New owners renamed the venue Freestyle Music Park and planned to reopen retaining a music-theme, but without the Hard Rock name, by Memorial Day, 2009. The park only operated one additional year and then closed, due to poor attendance and multiple lawsuits regarding licensing disputes from the former owners and even one from BMW. After its closure, it has been abandoned and vandalized, and in February 2022, it was demolished. On October 4, 2022, it was announced that FedEx was planning to invest nearly $64 million investment on the property that was once the theme park. In return for the investment FedEx would get a deduction in its property tax rate, only paying on 6% of its assessed value rather than 10.5% for the next 20 years, according to an agreement that was released by county officials on October 4.

==== Hard Rock Vault ====
In December 2002, (Note: This source cites a January 2003 opening date, but official news outlets claim the opening took place in December 2002.) Hard Rock Cafe International opened a standalone, 17,000 sqft interactive museum known as the Hard Rock Vault at 8437 International Drive in Orlando, Florida, inside an inverted pyramid building that formerly held the Guinness Book of World Records Experience. The concept was designed to display prized possessions that didn't fit in local cafes (Rock Shop), functioning as a rock-and-roll museum where "Vault Tour Guides" took guests through heavily guarded, climate-controlled rooms filled with iconic guitars, outfits, and handwritten lyrics.
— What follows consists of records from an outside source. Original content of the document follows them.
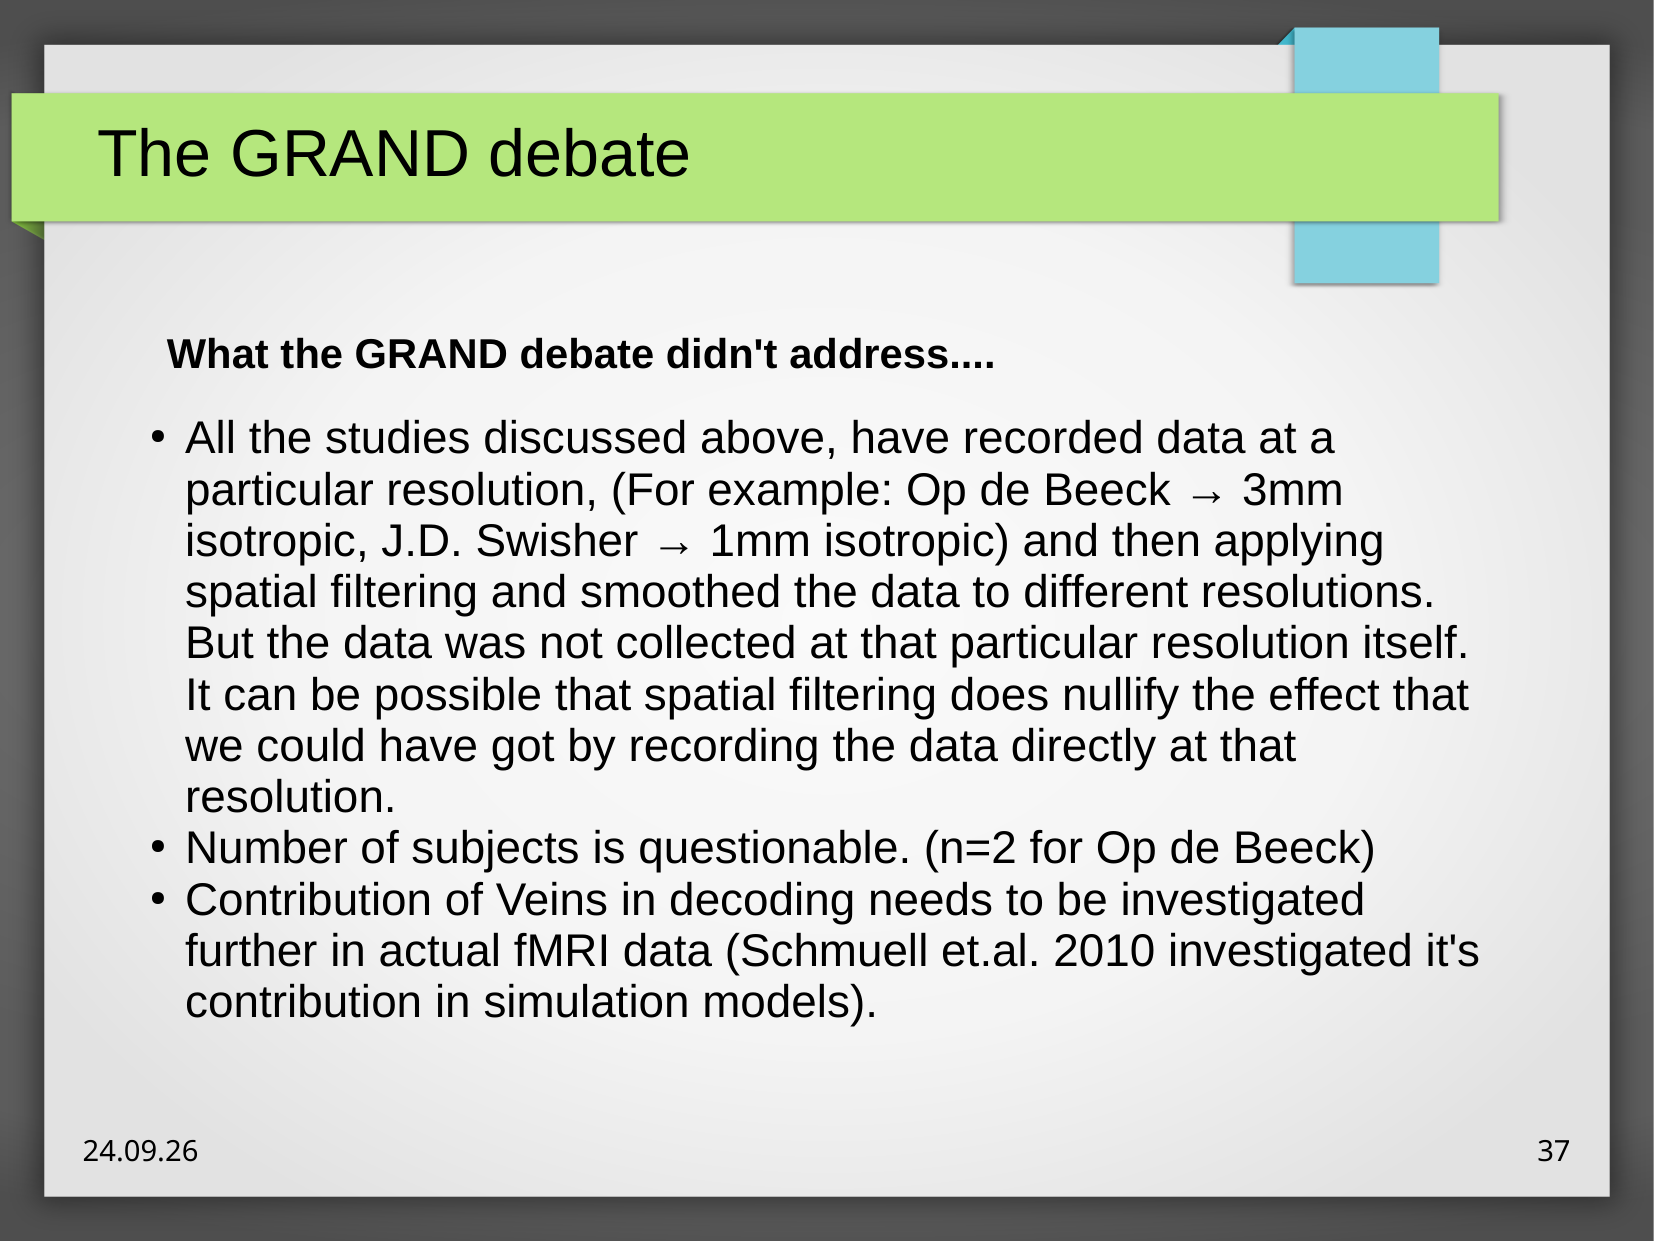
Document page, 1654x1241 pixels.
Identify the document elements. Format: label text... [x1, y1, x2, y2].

text_box All the studies discussed above, have recorded data at a particular resolution, (For example: Op de Beeck → 3mm isotropic, J.D. Swisher → 1mm isotropic) and then applying spatial filtering and smoothed the data to different resolutions. But the data was not collected at that particular resolution itself. It can be possible that spatial filtering does nullify the effect that we could have got by recording the data directly at that resolution. Number of subjects is questionable. (n=2 for Op de Beeck) Contribution of Veins in decoding needs to be investigated further in actual fMRI data (Schmuell et.al. 2010 investigated it's contribution in simulation models). [135, 405, 1501, 1186]
text_box What the GRAND debate didn't address.... [152, 323, 1023, 386]
picture [0, 0, 1654, 1241]
text_box The GRAND debate [82, 94, 1264, 213]
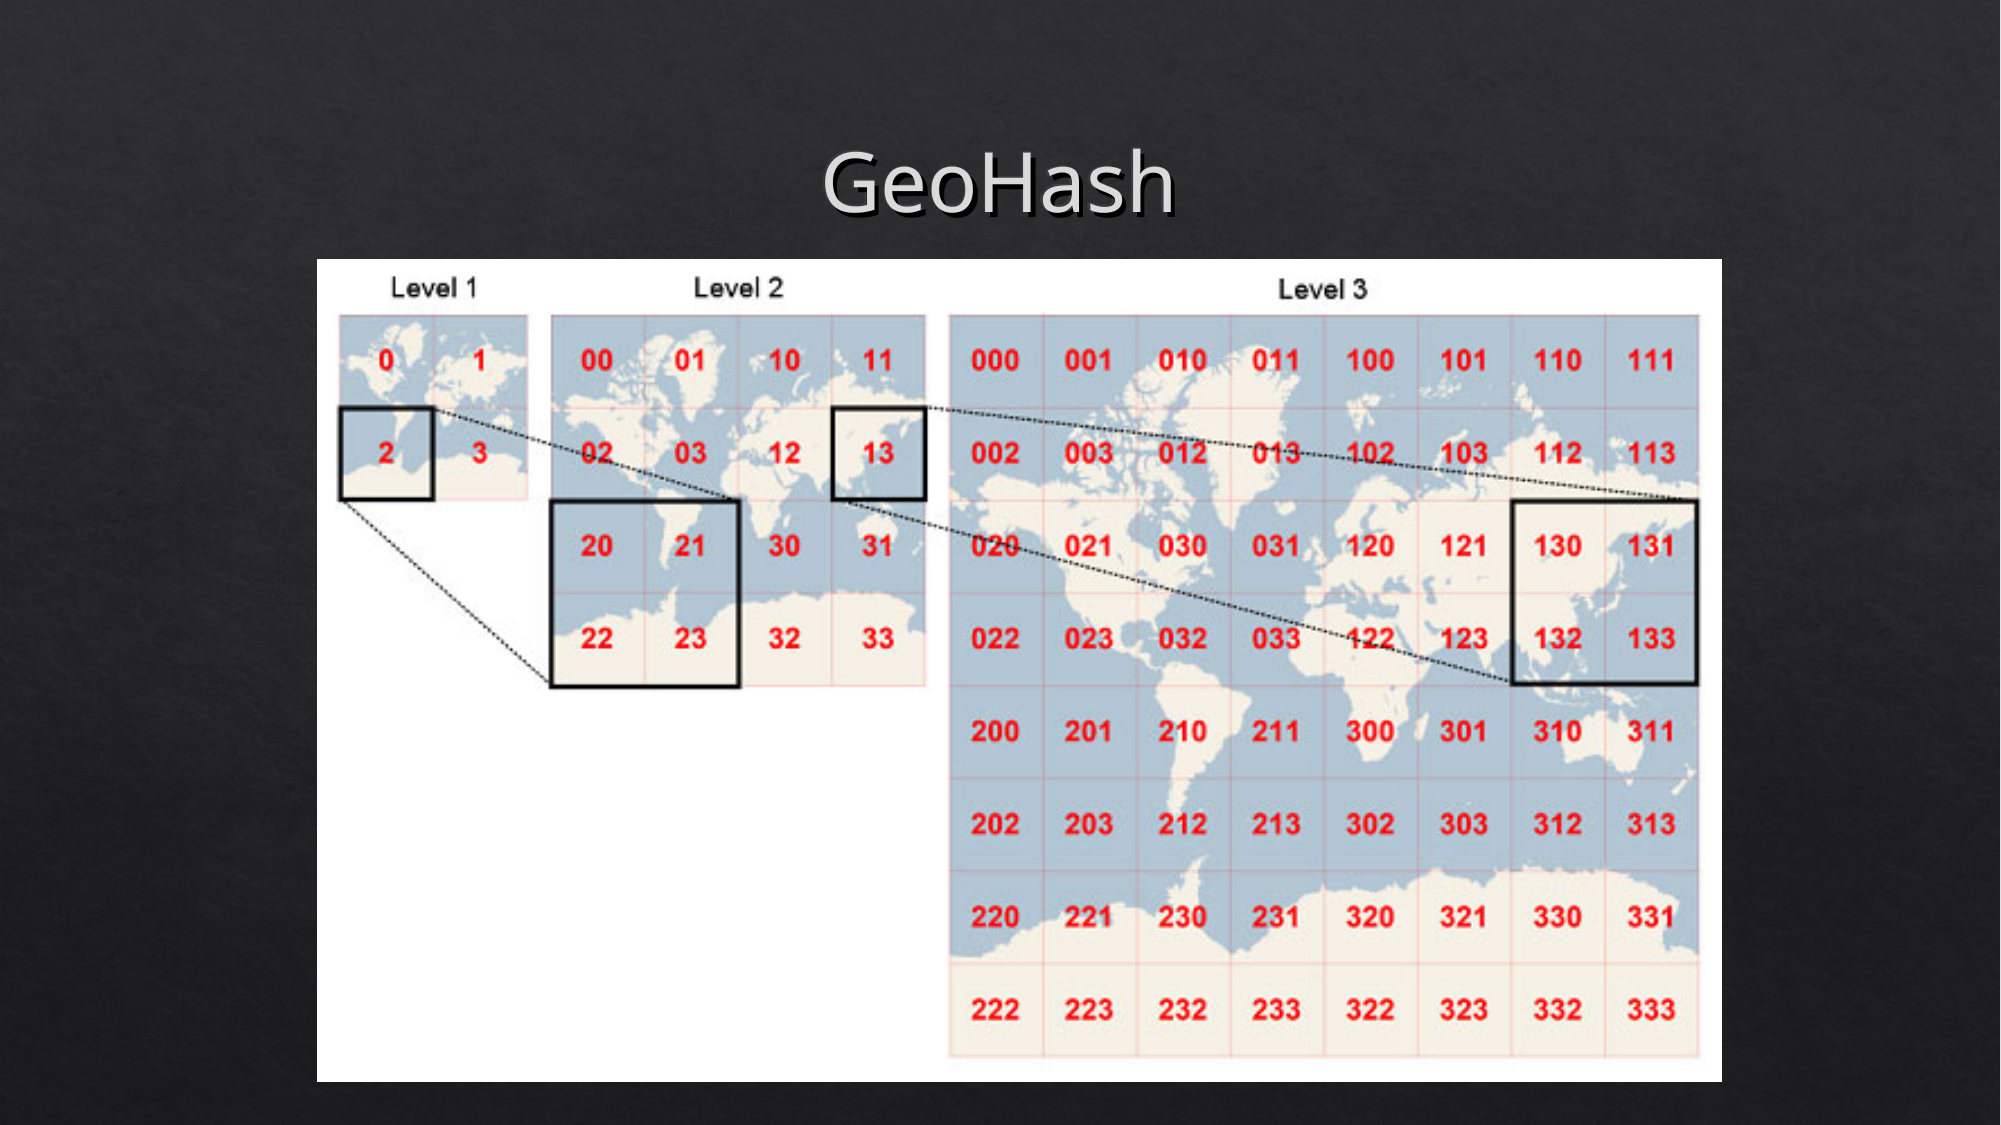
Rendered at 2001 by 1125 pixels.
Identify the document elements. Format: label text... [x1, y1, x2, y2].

picture [317, 259, 1722, 1082]
title GeoHash [149, 99, 1849, 260]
In March 2004, when Hard Rock International hired new CEO Hamish A. Dodds, he immediately began evaluating the company's non-core business assets to eliminate underperforming concepts. The Vault suffered competition from the world's largest Hard Rock Cafe Orlando at Universal CityWalk; particularly, the museum charged an admission fee of $14.95 per person, which tourists did not want to pay just to see music memorabilia that they could easily see for free at a traditional Hard Rock Cafe. Because of this, the Vault permanently shut down on September 30, 2004, and Hard Rock transferred the artifacts to their nationwide cafes.

The facility it was housed in, being Mercado Shopping Center, was over 60% vacant and was eventually demolished in late 2007 through early 2008, alongside the inverted pyramid structure, which temporarily housed a Titanic museum. The site now houses Icon Park.

== Political activities and lobbying ==
In 2025, Hard Rock International was one of the donors who funded the White House's East Wing demolition and planned building of a ballroom.